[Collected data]
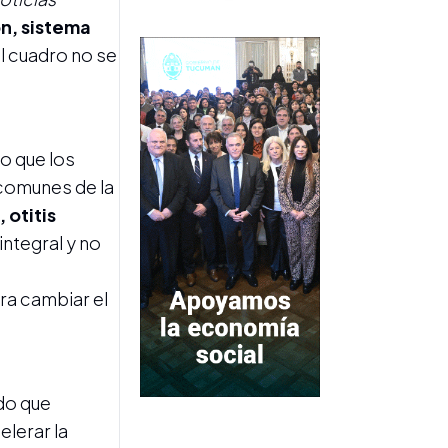
Next slide
n, sistema
l cuadro no se
DESTINO INCIERTO
Tras 15 denuncias por estafa
do que los
piramidal, Franco Alderete
pidió la quiebra de Lebrón
comunes de la
 otitis
ntegral y no
ara cambiar el
FIESTAS PATRONALES Y
REALIDAD SOCIAL
San Cayetano: la Iglesia
do que
advirtió sobre la falta de
elerar la
empleo y los pedidos de los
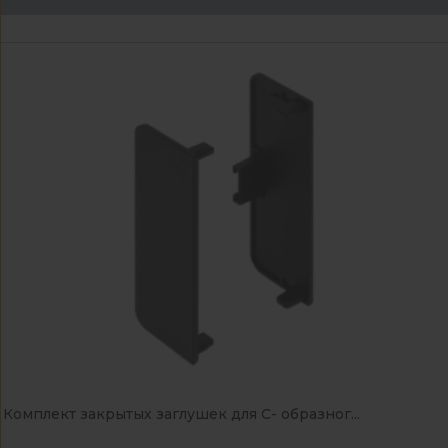
Комплект закрытых заглушек для С- образног...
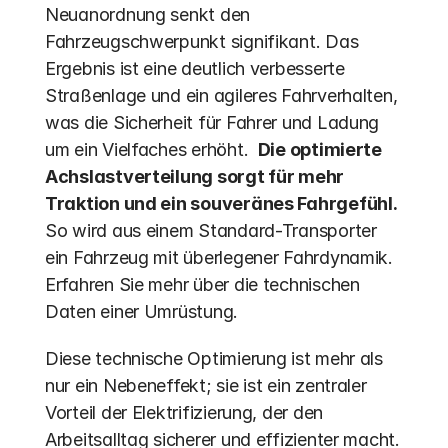
Neuanordnung senkt den 
Fahrzeugschwerpunkt signifikant. Das 
Ergebnis ist eine deutlich verbesserte 
Straßenlage und ein agileres Fahrverhalten, 
was die Sicherheit für Fahrer und Ladung 
um ein Vielfaches erhöht.  
Die optimierte 
Achslastverteilung sorgt für mehr 
Traktion und ein souveränes Fahrgefühl.
So wird aus einem Standard-Transporter 
ein Fahrzeug mit überlegener Fahrdynamik. 
Erfahren Sie mehr über die technischen 
Daten einer Umrüstung.
Diese technische Optimierung ist mehr als 
nur ein Nebeneffekt; sie ist ein zentraler 
Vorteil der Elektrifizierung, der den 
Arbeitsalltag sicherer und effizienter macht.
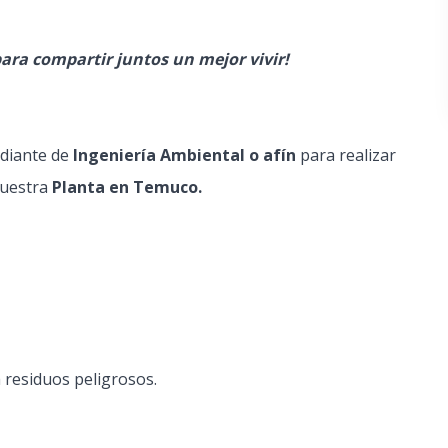
ara compartir juntos un mejor vivir!
diante de
Ingeniería Ambiental o afín
para realizar
nuestra
Planta en Temuco.
 residuos peligrosos.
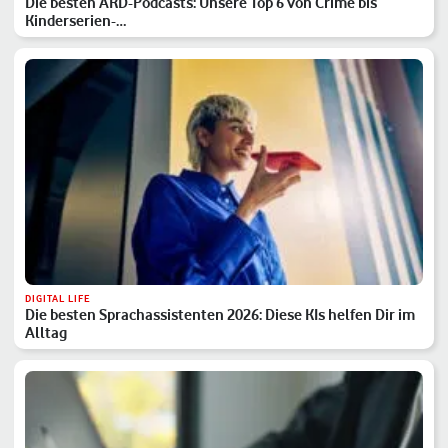
Die besten ARD-Podcasts: Unsere Top 6 von Crime bis
Kinderserien-…
DIGITAL LIFE
Die besten Sprachassistenten 2026: Diese KIs helfen Dir im
Alltag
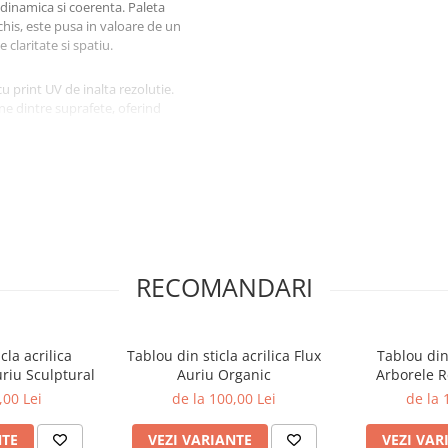
 dinamica si coerenta. Paleta
is, este pusa in valoare de un
 claritate si spatiu.
cu print UV de inalta rezolutie.
ine dintre suprafete, oferind
a, ideala pentru interioare
nul contemporan si arta
uternic, fara a incarca atmosfera.
lui. Permite reglaj precis si
vizibile.
RECOMANDARI
cranului
cla acrilica
Tablou din sticla acrilica Flux
Tablou din 
uriu Sculptural
Auriu Organic
Arborele Re
,00 Lei
de la 100,00 Lei
de la 
 oferta standard sau doresti
NTE
VEZI VARIANTE
VEZI VAR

**Description of the task**
Give only a number, namely how many lines in the entries above hold the word "mehr".

**Response for this exercise**
3